**EXERCISE REQUIREMENTS**:
Every entry below must be transcribed exactly, with no line missing.

**SUPPLIED MATERIAL**:
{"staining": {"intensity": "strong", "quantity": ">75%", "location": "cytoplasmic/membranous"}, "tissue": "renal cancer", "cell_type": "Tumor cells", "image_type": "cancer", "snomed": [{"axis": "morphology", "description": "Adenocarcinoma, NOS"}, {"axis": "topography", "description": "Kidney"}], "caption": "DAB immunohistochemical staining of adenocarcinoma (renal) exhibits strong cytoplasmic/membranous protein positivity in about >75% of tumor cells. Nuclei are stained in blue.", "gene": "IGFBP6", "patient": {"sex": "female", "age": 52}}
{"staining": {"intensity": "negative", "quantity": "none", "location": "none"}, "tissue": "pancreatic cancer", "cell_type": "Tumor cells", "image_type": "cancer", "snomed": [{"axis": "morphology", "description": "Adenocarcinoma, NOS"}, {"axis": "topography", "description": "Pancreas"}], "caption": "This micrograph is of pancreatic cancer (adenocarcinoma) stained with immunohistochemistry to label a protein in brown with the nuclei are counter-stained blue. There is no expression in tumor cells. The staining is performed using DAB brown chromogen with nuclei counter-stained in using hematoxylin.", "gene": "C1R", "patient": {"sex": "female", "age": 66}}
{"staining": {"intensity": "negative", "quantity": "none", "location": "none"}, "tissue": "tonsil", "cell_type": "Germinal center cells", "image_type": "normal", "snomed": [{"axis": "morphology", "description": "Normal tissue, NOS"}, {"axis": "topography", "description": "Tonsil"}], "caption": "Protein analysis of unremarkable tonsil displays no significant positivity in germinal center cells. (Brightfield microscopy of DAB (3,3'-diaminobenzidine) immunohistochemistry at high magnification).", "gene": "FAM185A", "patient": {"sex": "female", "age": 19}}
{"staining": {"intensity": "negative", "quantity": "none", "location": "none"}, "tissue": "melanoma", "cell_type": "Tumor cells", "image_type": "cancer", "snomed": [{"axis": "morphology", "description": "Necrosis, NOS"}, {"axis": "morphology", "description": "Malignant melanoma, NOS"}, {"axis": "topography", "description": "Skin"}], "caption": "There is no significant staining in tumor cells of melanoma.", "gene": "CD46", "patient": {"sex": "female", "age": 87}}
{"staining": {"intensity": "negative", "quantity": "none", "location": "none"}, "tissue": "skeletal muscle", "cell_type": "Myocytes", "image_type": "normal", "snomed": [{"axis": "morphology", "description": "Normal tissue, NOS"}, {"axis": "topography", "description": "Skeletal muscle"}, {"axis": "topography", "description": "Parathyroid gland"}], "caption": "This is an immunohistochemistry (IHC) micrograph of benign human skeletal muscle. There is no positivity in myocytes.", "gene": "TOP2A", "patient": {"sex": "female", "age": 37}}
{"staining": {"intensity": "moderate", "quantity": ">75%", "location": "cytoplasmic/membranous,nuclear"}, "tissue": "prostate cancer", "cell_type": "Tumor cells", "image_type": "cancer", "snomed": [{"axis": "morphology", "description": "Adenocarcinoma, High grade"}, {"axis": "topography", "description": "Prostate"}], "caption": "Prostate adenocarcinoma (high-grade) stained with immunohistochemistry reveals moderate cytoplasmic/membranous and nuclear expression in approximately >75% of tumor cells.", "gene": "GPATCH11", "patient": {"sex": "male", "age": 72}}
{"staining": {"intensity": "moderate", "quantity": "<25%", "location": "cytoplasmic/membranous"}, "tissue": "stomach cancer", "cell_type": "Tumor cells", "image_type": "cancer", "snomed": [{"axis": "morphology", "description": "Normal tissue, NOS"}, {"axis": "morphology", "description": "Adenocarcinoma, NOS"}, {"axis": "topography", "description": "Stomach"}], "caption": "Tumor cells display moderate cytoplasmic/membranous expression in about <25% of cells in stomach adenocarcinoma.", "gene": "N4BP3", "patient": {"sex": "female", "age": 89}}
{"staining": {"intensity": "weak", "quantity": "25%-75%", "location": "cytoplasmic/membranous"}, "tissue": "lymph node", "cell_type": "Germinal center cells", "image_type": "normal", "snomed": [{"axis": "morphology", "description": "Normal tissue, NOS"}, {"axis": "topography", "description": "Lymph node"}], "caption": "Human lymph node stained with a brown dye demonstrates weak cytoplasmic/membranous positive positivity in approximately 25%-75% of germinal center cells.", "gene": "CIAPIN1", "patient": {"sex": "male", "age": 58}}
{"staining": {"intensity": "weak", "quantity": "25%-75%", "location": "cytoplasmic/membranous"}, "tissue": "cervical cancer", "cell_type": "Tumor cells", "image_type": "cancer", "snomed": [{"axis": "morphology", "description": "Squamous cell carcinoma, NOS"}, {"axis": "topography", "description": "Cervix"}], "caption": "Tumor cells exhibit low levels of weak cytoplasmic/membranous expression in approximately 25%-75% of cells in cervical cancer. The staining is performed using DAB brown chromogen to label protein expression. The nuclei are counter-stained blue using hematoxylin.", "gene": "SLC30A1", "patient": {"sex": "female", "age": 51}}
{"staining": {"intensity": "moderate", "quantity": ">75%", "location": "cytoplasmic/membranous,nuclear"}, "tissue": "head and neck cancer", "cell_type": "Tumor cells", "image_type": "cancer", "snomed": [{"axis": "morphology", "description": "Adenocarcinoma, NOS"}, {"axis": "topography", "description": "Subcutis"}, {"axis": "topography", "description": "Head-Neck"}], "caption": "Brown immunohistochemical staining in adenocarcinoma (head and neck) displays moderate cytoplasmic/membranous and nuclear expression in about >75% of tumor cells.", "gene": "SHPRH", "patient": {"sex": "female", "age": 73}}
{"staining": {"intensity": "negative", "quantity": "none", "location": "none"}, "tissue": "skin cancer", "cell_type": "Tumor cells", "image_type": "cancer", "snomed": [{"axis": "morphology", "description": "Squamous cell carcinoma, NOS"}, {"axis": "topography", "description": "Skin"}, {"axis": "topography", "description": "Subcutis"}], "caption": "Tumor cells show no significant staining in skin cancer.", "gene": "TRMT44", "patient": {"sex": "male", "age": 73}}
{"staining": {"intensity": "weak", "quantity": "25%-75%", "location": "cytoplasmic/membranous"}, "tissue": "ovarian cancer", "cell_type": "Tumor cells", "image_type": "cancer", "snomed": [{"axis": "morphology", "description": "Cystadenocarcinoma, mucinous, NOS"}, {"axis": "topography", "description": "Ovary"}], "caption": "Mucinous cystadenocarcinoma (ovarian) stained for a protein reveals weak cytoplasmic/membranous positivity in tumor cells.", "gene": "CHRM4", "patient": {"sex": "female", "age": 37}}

**COMPLETED TASK**:
{"staining": {"intensity": "strong", "quantity": ">75%", "location": "cytoplasmic/membranous"}, "tissue": "renal cancer", "cell_type": "Tumor cells", "image_type": "cancer", "snomed": [{"axis": "morphology", "description": "Adenocarcinoma, NOS"}, {"axis": "topography", "description": "Kidney"}], "caption": "DAB immunohistochemical staining of adenocarcinoma (renal) exhibits strong cytoplasmic/membranous protein positivity in about >75% of tumor cells. Nuclei are stained in blue.", "gene": "IGFBP6", "patient": {"sex": "female", "age": 52}}
{"staining": {"intensity": "negative", "quantity": "none", "location": "none"}, "tissue": "pancreatic cancer", "cell_type": "Tumor cells", "image_type": "cancer", "snomed": [{"axis": "morphology", "description": "Adenocarcinoma, NOS"}, {"axis": "topography", "description": "Pancreas"}], "caption": "This micrograph is of pancreatic cancer (adenocarcinoma) stained with immunohistochemistry to label a protein in brown with the nuclei are counter-stained blue. There is no expression in tumor cells. The staining is performed using DAB brown chromogen with nuclei counter-stained in using hematoxylin.", "gene": "C1R", "patient": {"sex": "female", "age": 66}}
{"staining": {"intensity": "negative", "quantity": "none", "location": "none"}, "tissue": "tonsil", "cell_type": "Germinal center cells", "image_type": "normal", "snomed": [{"axis": "morphology", "description": "Normal tissue, NOS"}, {"axis": "topography", "description": "Tonsil"}], "caption": "Protein analysis of unremarkable tonsil displays no significant positivity in germinal center cells. (Brightfield microscopy of DAB (3,3'-diaminobenzidine) immunohistochemistry at high magnification).", "gene": "FAM185A", "patient": {"sex": "female", "age": 19}}
{"staining": {"intensity": "negative", "quantity": "none", "location": "none"}, "tissue": "melanoma", "cell_type": "Tumor cells", "image_type": "cancer", "snomed": [{"axis": "morphology", "description": "Necrosis, NOS"}, {"axis": "morphology", "description": "Malignant melanoma, NOS"}, {"axis": "topography", "description": "Skin"}], "caption": "There is no significant staining in tumor cells of melanoma.", "gene": "CD46", "patient": {"sex": "female", "age": 87}}
{"staining": {"intensity": "negative", "quantity": "none", "location": "none"}, "tissue": "skeletal muscle", "cell_type": "Myocytes", "image_type": "normal", "snomed": [{"axis": "morphology", "description": "Normal tissue, NOS"}, {"axis": "topography", "description": "Skeletal muscle"}, {"axis": "topography", "description": "Parathyroid gland"}], "caption": "This is an immunohistochemistry (IHC) micrograph of benign human skeletal muscle. There is no positivity in myocytes.", "gene": "TOP2A", "patient": {"sex": "female", "age": 37}}
{"staining": {"intensity": "moderate", "quantity": ">75%", "location": "cytoplasmic/membranous,nuclear"}, "tissue": "prostate cancer", "cell_type": "Tumor cells", "image_type": "cancer", "snomed": [{"axis": "morphology", "description": "Adenocarcinoma, High grade"}, {"axis": "topography", "description": "Prostate"}], "caption": "Prostate adenocarcinoma (high-grade) stained with immunohistochemistry reveals moderate cytoplasmic/membranous and nuclear expression in approximately >75% of tumor cells.", "gene": "GPATCH11", "patient": {"sex": "male", "age": 72}}
{"staining": {"intensity": "moderate", "quantity": "<25%", "location": "cytoplasmic/membranous"}, "tissue": "stomach cancer", "cell_type": "Tumor cells", "image_type": "cancer", "snomed": [{"axis": "morphology", "description": "Normal tissue, NOS"}, {"axis": "morphology", "description": "Adenocarcinoma, NOS"}, {"axis": "topography", "description": "Stomach"}], "caption": "Tumor cells display moderate cytoplasmic/membranous expression in about <25% of cells in stomach adenocarcinoma.", "gene": "N4BP3", "patient": {"sex": "female", "age": 89}}
{"staining": {"intensity": "weak", "quantity": "25%-75%", "location": "cytoplasmic/membranous"}, "tissue": "lymph node", "cell_type": "Germinal center cells", "image_type": "normal", "snomed": [{"axis": "morphology", "description": "Normal tissue, NOS"}, {"axis": "topography", "description": "Lymph node"}], "caption": "Human lymph node stained with a brown dye demonstrates weak cytoplasmic/membranous positive positivity in approximately 25%-75% of germinal center cells.", "gene": "CIAPIN1", "patient": {"sex": "male", "age": 58}}
{"staining": {"intensity": "weak", "quantity": "25%-75%", "location": "cytoplasmic/membranous"}, "tissue": "cervical cancer", "cell_type": "Tumor cells", "image_type": "cancer", "snomed": [{"axis": "morphology", "description": "Squamous cell carcinoma, NOS"}, {"axis": "topography", "description": "Cervix"}], "caption": "Tumor cells exhibit low levels of weak cytoplasmic/membranous expression in approximately 25%-75% of cells in cervical cancer. The staining is performed using DAB brown chromogen to label protein expression. The nuclei are counter-stained blue using hematoxylin.", "gene": "SLC30A1", "patient": {"sex": "female", "age": 51}}
{"staining": {"intensity": "moderate", "quantity": ">75%", "location": "cytoplasmic/membranous,nuclear"}, "tissue": "head and neck cancer", "cell_type": "Tumor cells", "image_type": "cancer", "snomed": [{"axis": "morphology", "description": "Adenocarcinoma, NOS"}, {"axis": "topography", "description": "Subcutis"}, {"axis": "topography", "description": "Head-Neck"}], "caption": "Brown immunohistochemical staining in adenocarcinoma (head and neck) displays moderate cytoplasmic/membranous and nuclear expression in about >75% of tumor cells.", "gene": "SHPRH", "patient": {"sex": "female", "age": 73}}
{"staining": {"intensity": "negative", "quantity": "none", "location": "none"}, "tissue": "skin cancer", "cell_type": "Tumor cells", "image_type": "cancer", "snomed": [{"axis": "morphology", "description": "Squamous cell carcinoma, NOS"}, {"axis": "topography", "description": "Skin"}, {"axis": "topography", "description": "Subcutis"}], "caption": "Tumor cells show no significant staining in skin cancer.", "gene": "TRMT44", "patient": {"sex": "male", "age": 73}}
{"staining": {"intensity": "weak", "quantity": "25%-75%", "location": "cytoplasmic/membranous"}, "tissue": "ovarian cancer", "cell_type": "Tumor cells", "image_type": "cancer", "snomed": [{"axis": "morphology", "description": "Cystadenocarcinoma, mucinous, NOS"}, {"axis": "topography", "description": "Ovary"}], "caption": "Mucinous cystadenocarcinoma (ovarian) stained for a protein reveals weak cytoplasmic/membranous positivity in tumor cells.", "gene": "CHRM4", "patient": {"sex": "female", "age": 37}}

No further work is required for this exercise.